The future of UK steel is being written in the fate of two towns: Scunthorpe and Port Talbot. The “experience of Tata Steel” in south Wales, which cut 2,500 jobs, is now the lens through which “cautious” Scunthorpe workers are viewing their own future.
Business Secretary Peter Kyle has backed a switch to electric arc furnaces (EAFs) for the Scunthorpe plant, the same technology that led to the redundancies in Port Talbot. His goal is to “secure the future of steel production” at the state-controlled site.
The Scunthorpe workforce, however, fears this “security” is for the plant, not its people. The “thousands” employed at the blast furnaces see their Welsh counterparts and rightly fear they are next. The EAFs that replace them are simply less-labour intensive.

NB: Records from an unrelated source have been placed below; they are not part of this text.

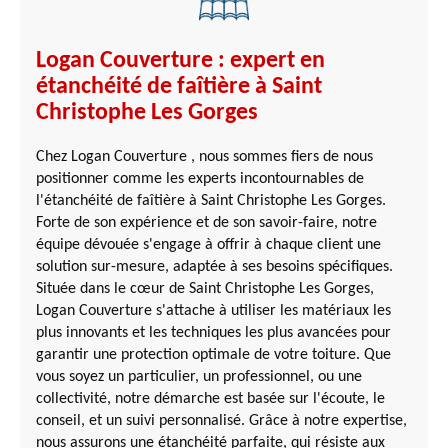
Logan Couverture : expert en
étanchéité de faîtière à Saint
Christophe Les Gorges
Chez Logan Couverture , nous sommes fiers de nous
positionner comme les experts incontournables de
l'étanchéité de faîtière à Saint Christophe Les Gorges.
Forte de son expérience et de son savoir-faire, notre
équipe dévouée s'engage à offrir à chaque client une
solution sur-mesure, adaptée à ses besoins spécifiques.
Située dans le cœur de Saint Christophe Les Gorges,
Logan Couverture s'attache à utiliser les matériaux les
plus innovants et les techniques les plus avancées pour
garantir une protection optimale de votre toiture. Que
vous soyez un particulier, un professionnel, ou une
collectivité, notre démarche est basée sur l'écoute, le
conseil, et un suivi personnalisé. Grâce à notre expertise,
nous assurons une étanchéité parfaite, qui résiste aux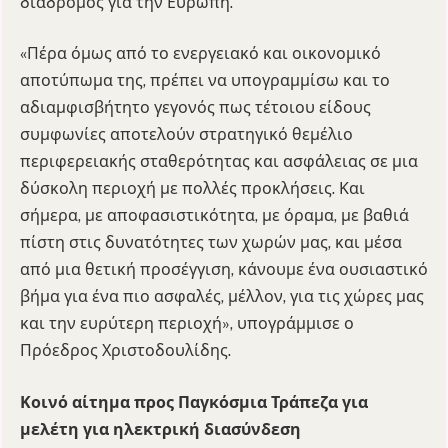
διάδρομος για την Ευρώπη.
«Πέρα όμως από το ενεργειακό και οικονομικό
αποτύπωμα της, πρέπει να υπογραμμίσω και το
αδιαμφισβήτητο γεγονός πως τέτοιου είδους
συμφωνίες αποτελούν στρατηγικό θεμέλιο
περιφερειακής σταθερότητας και ασφάλειας σε μια
δύσκολη περιοχή με πολλές προκλήσεις. Και
σήμερα, με αποφασιστικότητα, με όραμα, με βαθιά
πίστη στις δυνατότητες των χωρών μας, και μέσα
από μια θετική προσέγγιση, κάνουμε ένα ουσιαστικό
βήμα για ένα πιο ασφαλές, μέλλον, για τις χώρες μας
και την ευρύτερη περιοχή», υπογράμμισε ο
Πρόεδρος Χριστοδουλίδης.
Κοινό αίτημα προς Παγκόσμια Τράπεζα για
μελέτη για ηλεκτρική διασύνδεση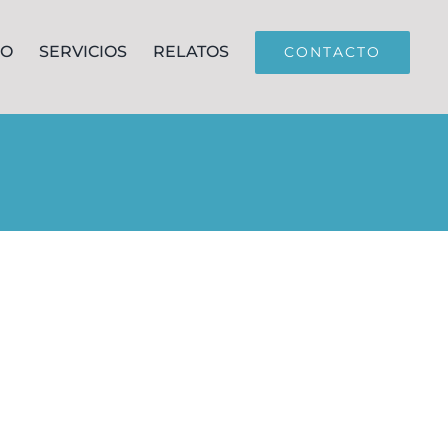
JO
SERVICIOS
RELATOS
CONTACTO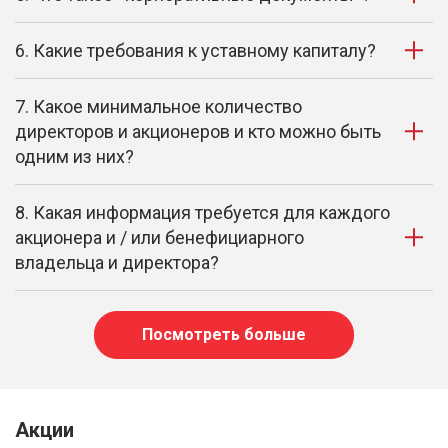
6. Какие требования к уставному капиталу?
7. Какое минимальное количество
директоров и акционеров и кто можно быть
одним из них?
8. Какая информация требуется для каждого
акционера и / или бенефициарного
владельца и директора?
Посмотреть больше
Акции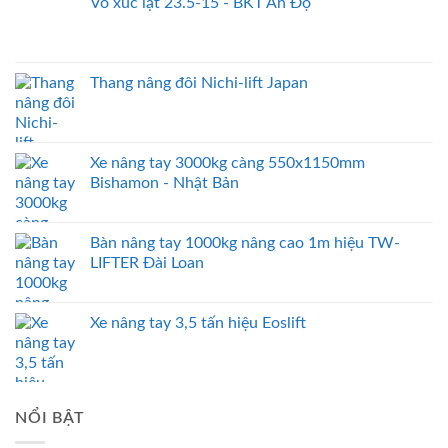
Vỏ xúc lật 23.5-15 - BKT Ấn Độ
Thang nâng đôi Nichi-lift Japan
Xe nâng tay 3000kg càng 550x1150mm
Bishamon - Nhật Bản
Bàn nâng tay 1000kg nâng cao 1m hiệu TW-
LIFTER Đài Loan
Xe nâng tay 3,5 tấn hiệu Eoslift
NỔI BẬT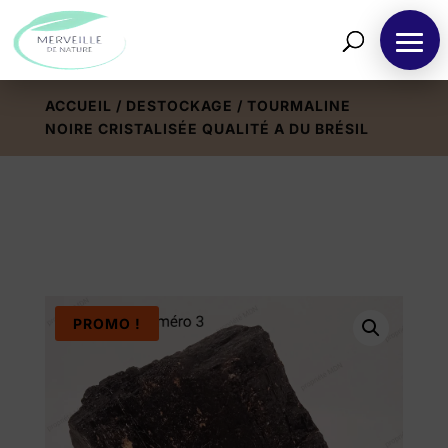
ACCUEIL
/
DESTOCKAGE
/ TOURMALINE
NOIRE CRISTALISÉE QUALITÉ A DU BRÉSIL
PROMO !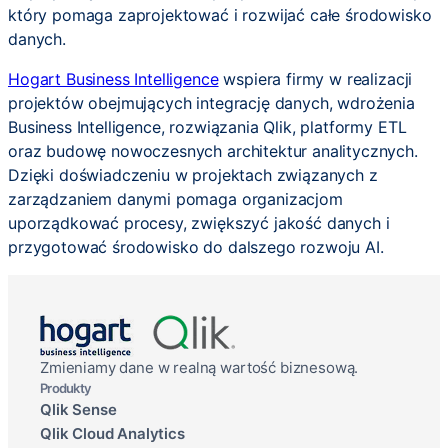
który pomaga zaprojektować i rozwijać całe środowisko
danych.
Hogart Business Intelligence
wspiera firmy w realizacji
projektów obejmujących integrację danych, wdrożenia
Business Intelligence, rozwiązania Qlik, platformy ETL
oraz budowę nowoczesnych architektur analitycznych.
Dzięki doświadczeniu w projektach związanych z
zarządzaniem danymi pomaga organizacjom
uporządkować procesy, zwiększyć jakość danych i
przygotować środowisko do dalszego rozwoju AI.
Zmieniamy dane w realną wartość biznesową.
Produkty
Qlik Sense
Qlik Cloud Analytics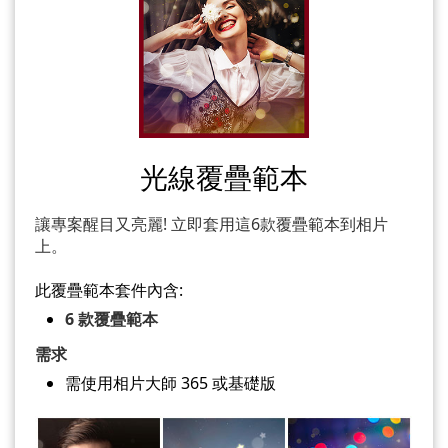
光線覆疊範本
讓專案醒目又亮麗! 立即套用這6款覆疊範本到相片
上。
此覆疊範本套件內含:
6 款覆疊範本
需求
需使用相片大師 365 或基礎版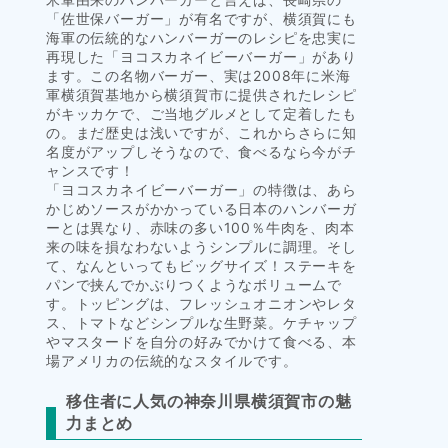
「佐世保バーガー」が有名ですが、横須賀にも
海軍の伝統的なハンバーガーのレシピを忠実に
再現した「ヨコスカネイビーバーガー」があり
ます。この名物バーガー、実は2008年に米海
軍横須賀基地から横須賀市に提供されたレシピ
がキッカケで、ご当地グルメとして定着したも
の。まだ歴史は浅いですが、これからさらに知
名度がアップしそうなので、食べるなら今がチ
ャンスです！
「ヨコスカネイビーバーガー」の特徴は、あら
かじめソースがかかっている日本のハンバーガ
ーとは異なり、赤味の多い100％牛肉を、肉本
来の味を損なわないようシンプルに調理。そし
て、なんといってもビッグサイズ！ステーキを
パンで挟んでかぶりつくようなボリュームで
す。トッピングは、フレッシュオニオンやレタ
ス、トマトなどシンプルな生野菜。ケチャップ
やマスタードを自分の好みでかけて食べる、本
場アメリカの伝統的なスタイルです。
移住者に人気の神奈川県横須賀市の魅
力まとめ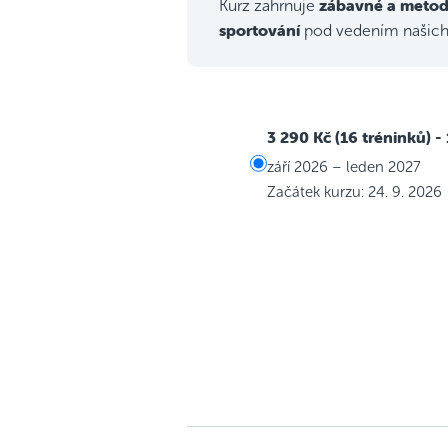
zábavné a metod
Kurz zahrnuje
sportování
pod vedením našic
3 290 Kč (16 tréninků)
-
září 2026 – leden 2027
Začátek kurzu: 24. 9. 2026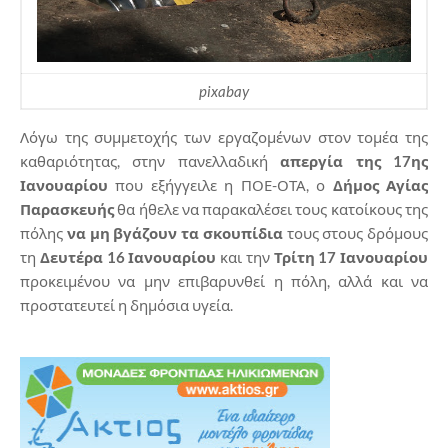
pixabay
Λόγω της συμμετοχής των εργαζομένων στον τομέα της
καθαριότητας, στην πανελλαδική
απεργία της 17ης
Ιανουαρίου
που εξήγγειλε η ΠΟΕ-ΟΤΑ, ο
Δήμος Αγίας
Παρασκευής
θα ήθελε να παρακαλέσει τους κατοίκους της
πόλης
να μη βγάζουν τα σκουπίδια
τους στους δρόμους
τη
Δευτέρα 16 Ιανουαρίου
και την
Τρίτη 17 Ιανουαρίου
προκειμένου να μην επιβαρυνθεί η πόλη, αλλά και να
προστατευτεί η δημόσια υγεία.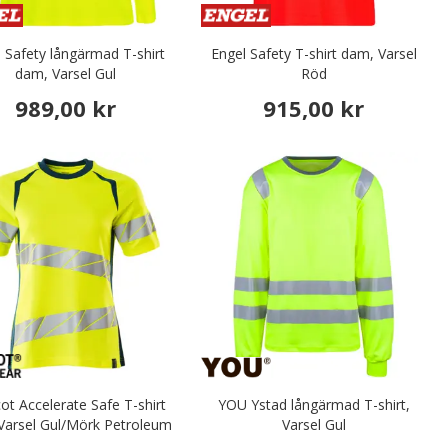
 Safety långärmad T-shirt
Engel Safety T-shirt dam, Varsel
dam, Varsel Gul
Röd
989,00 kr
915,00 kr
t Accelerate Safe T-shirt
YOU Ystad långärmad T-shirt,
Varsel Gul/Mörk Petroleum
Varsel Gul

This is why the Community union is digging in. Its demands for a “just transition” and the “maintain[ing] of primary steelmaking capacity” are a direct result of the Port Talbot lesson. They are trying to force the government to find a different path—likely the “financially dubious” hydrogen (DRI) route—that saves more jobs.
The government’s December strategy is now a choice. Will it follow the Port Talbot model, prioritizing decarbonisation at the cost of jobs? Or will it find the money to make Scunthorpe a different, “juster” example?